Alexandre Dumas was born on this date in 1802. He was a Black French writer who was one of the more prolific writers in the 19th century theater world.
Born in Villers-Cotterêts near Paris, Dumas’ grandfather was the Marquis Antoine-Alexandre Davy de la Pailleterie and his grandmother was Marie-Céssette Dumas, a Black slave from Jérémie, Saint-Domingue (Haiti). Young Alexandre grew up in Villers-Cotterêts. Dumas’s father was a general in Napoleon’s army, who had fallen out of favor. After his father’s death in 1806, the family lived in poverty. Dumas worked as a clerk and went to Paris to find work in 1823.

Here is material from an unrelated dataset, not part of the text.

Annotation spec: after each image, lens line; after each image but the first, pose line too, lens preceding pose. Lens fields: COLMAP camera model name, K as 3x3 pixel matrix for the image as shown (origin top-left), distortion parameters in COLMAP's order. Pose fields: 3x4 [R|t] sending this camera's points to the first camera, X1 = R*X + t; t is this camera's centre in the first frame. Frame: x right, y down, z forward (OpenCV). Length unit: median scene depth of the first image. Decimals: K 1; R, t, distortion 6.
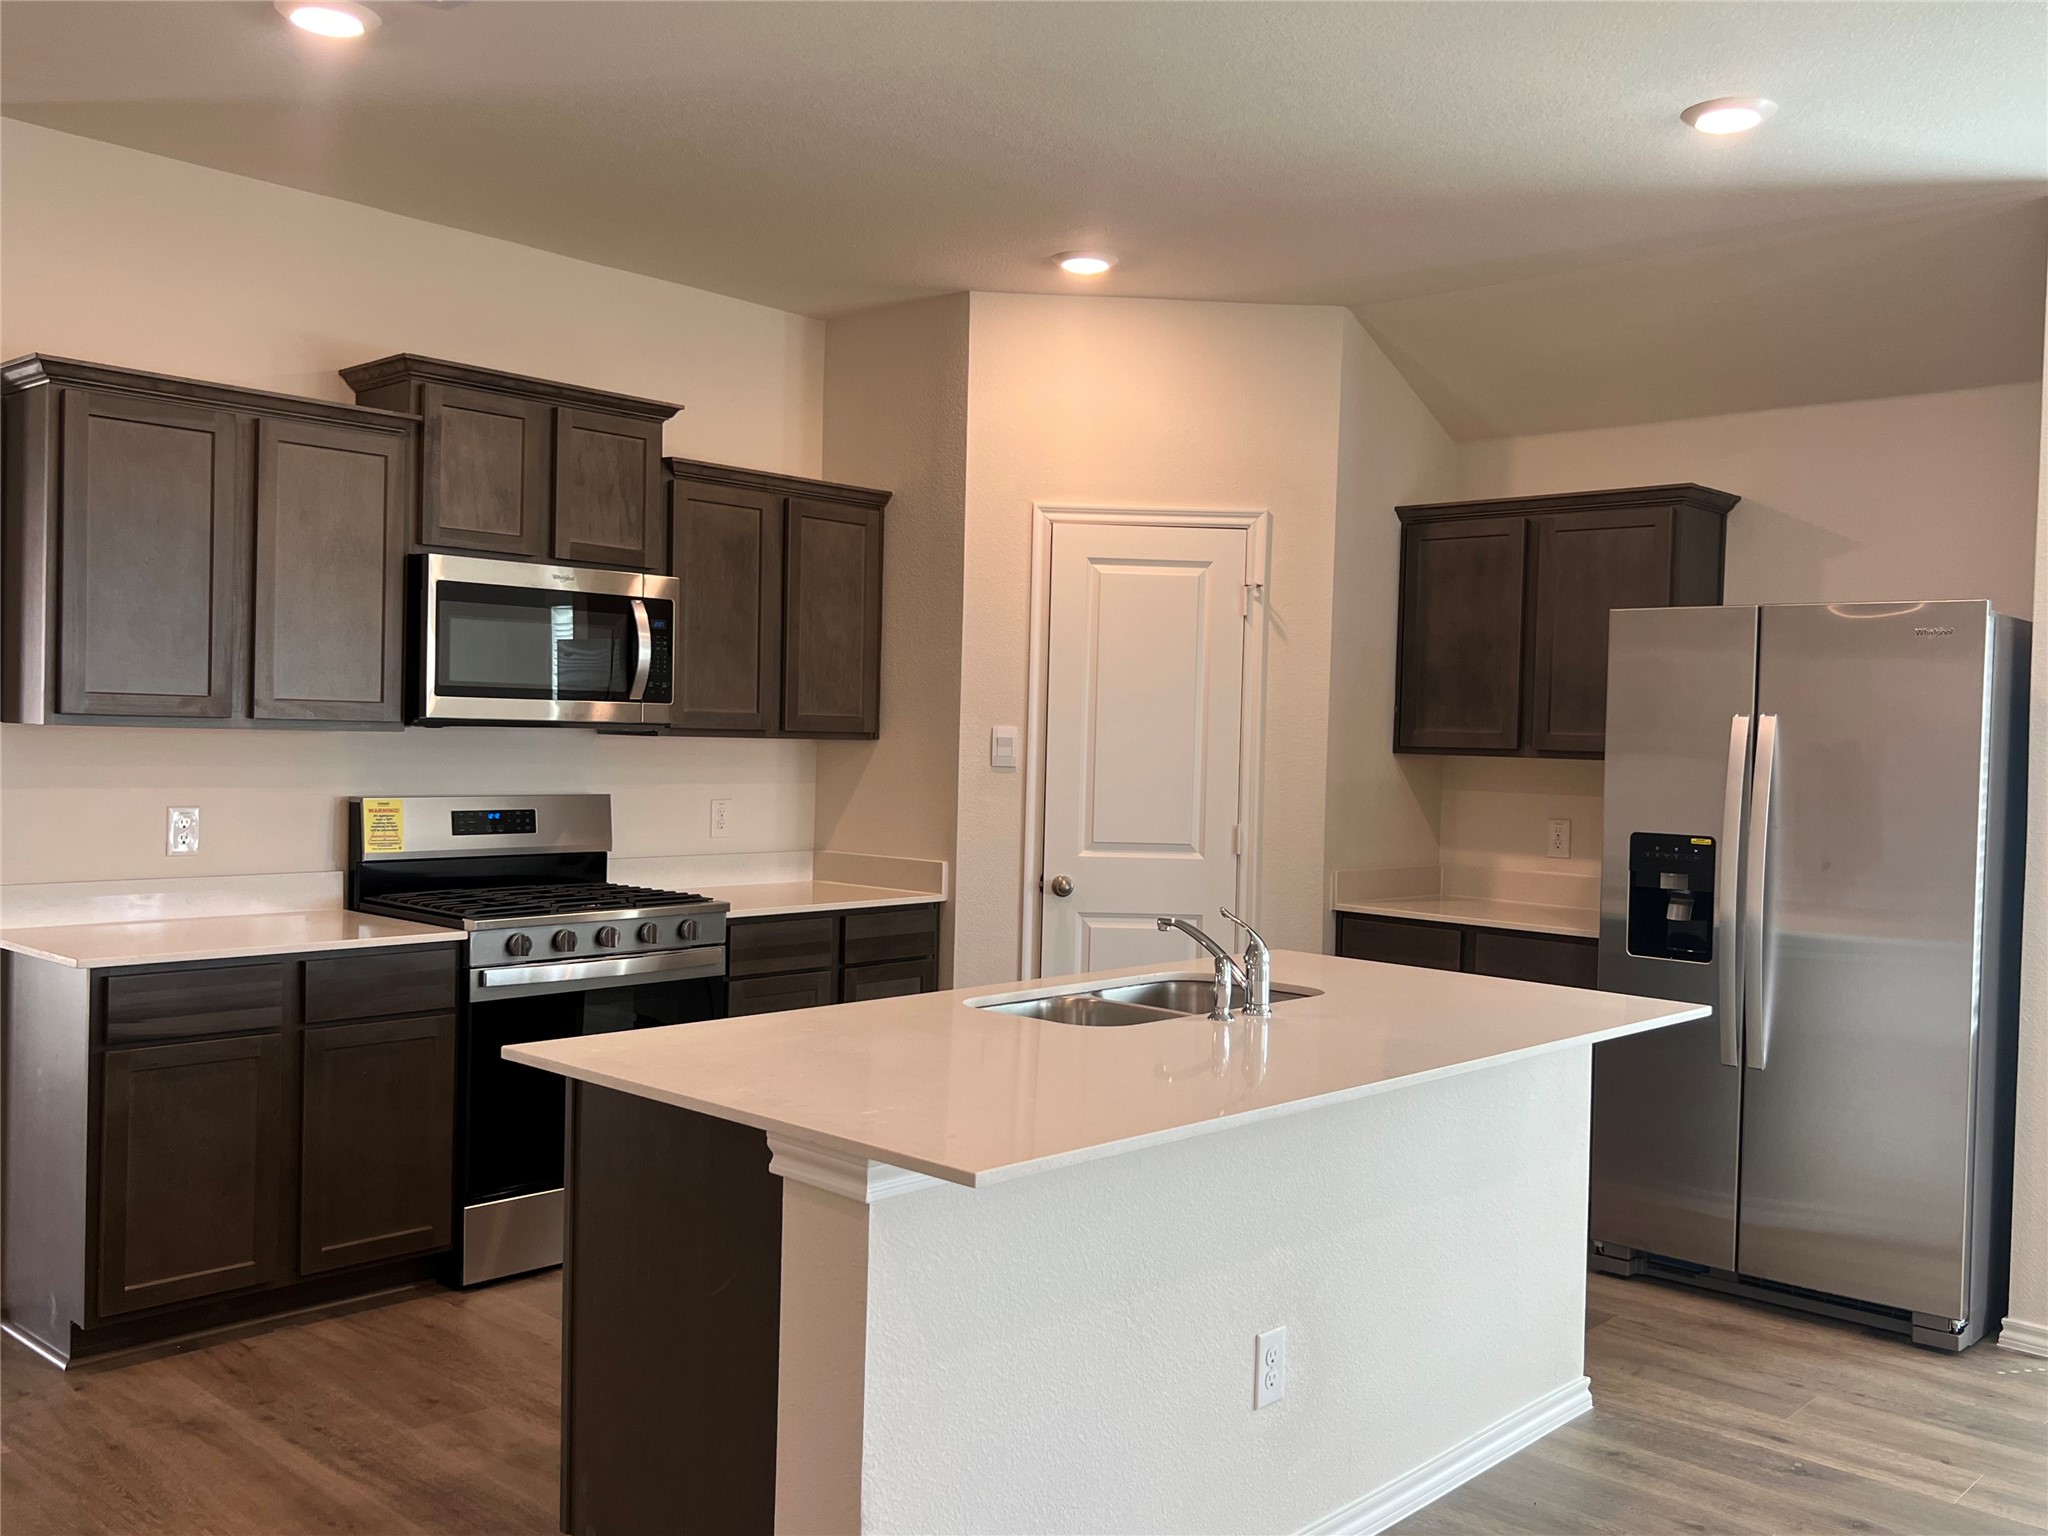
lens RADIAL K [[1762.7, 0, 1036.1], [0, 1762.7, 771.0], [0, 0, 1]] dist [0.034137, -0.024351]
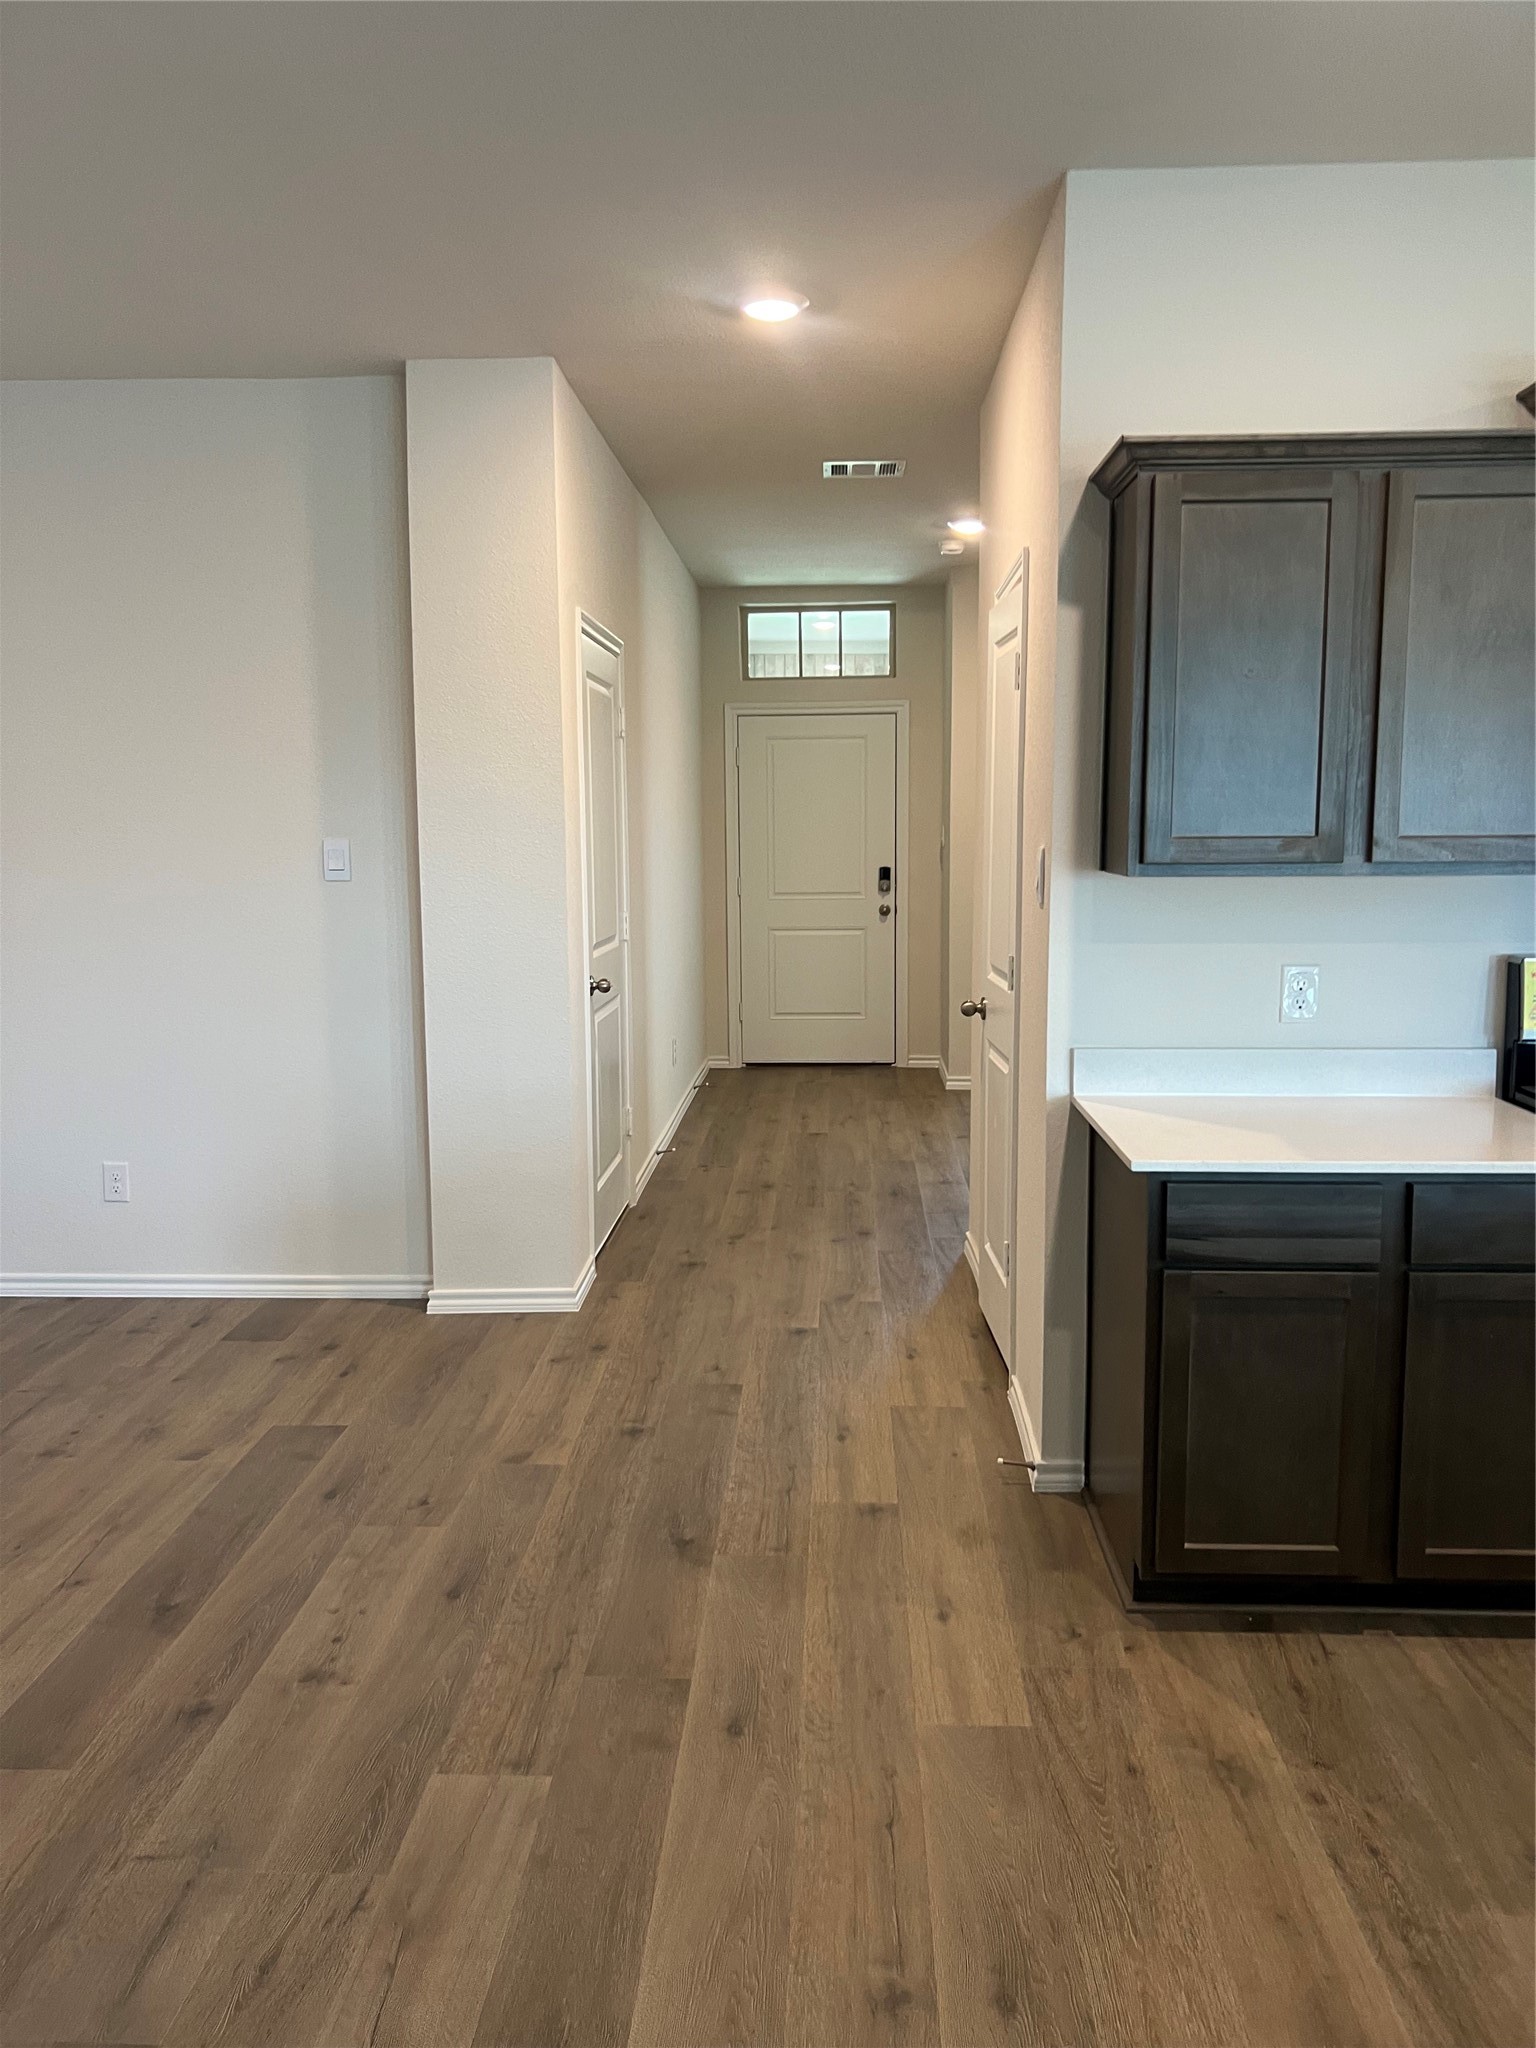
lens RADIAL K [[1537.1, 0, 762.5], [0, 1537.1, 1010.4], [0, 0, 1]] dist [0.027072, -0.041808]
pose [[0.638201, 0.065816, -0.767051, -0.082843], [0.005948, 0.995888, 0.090401, -0.027848], [0.769847, -0.062257, 0.635185, 0.351329]]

Because of his stylish handwriting he got employed with the Duc d’Orléans, later King Louis Philippe. He also began working in theater and as a magazine publisher. By age 25, he had his first success as a playwright with “Henri III et Sa Cour” (1829), produced by the Comedie Francaise. It was successful enough that Dumas went on to write additional plays. “La Tour de Nesle” (1832), his “The Tower of Nesle” is considered the greatest masterpiece of French melodrama. He wrote constantly, producing a steady stream of plays, novels, and short stories.
Dumas wrote many interesting observations about the world during his life. Much can be found in his piece “Mes Mémoires.” Dumas also wrote several children’s stories, and a culinary dictionary. He also did not shy away from collaborating with other authors or rewriting older stories.
Writing brought Dumas enormous fortune, but he spent money faster than he made it. He produced some 250 books with his 73 assistants, especially with the history teacher Auguste Maquet, who worked independently. His most successful novels contained vivid adventures with action, and bigger-than-life characters. He took great liberty with the truth to achieve a good story.
His son, Alexandre Dumas fils, wrote several important novels including “La Dame aux Camélias,” the basis of Verdi’s opera “La Traviata.” Dumas’ life as a writer was filled years of traveling, and carousing. Some of his writings were “The Count of Monte-Cristo,” “The Man in the Iron Mask,” and “The Three Musketeers.” In a shorter piece, “Georges” (1843), Dumas examined the question of race and colonialism. The main character, a half-French Mulatto, leaves Mauritius to be educated in France, and returns to revenge for the affronts he had suffered as a boy.
Alexandre Dumas died in Puys, near Dieppe, on December 5, 1870.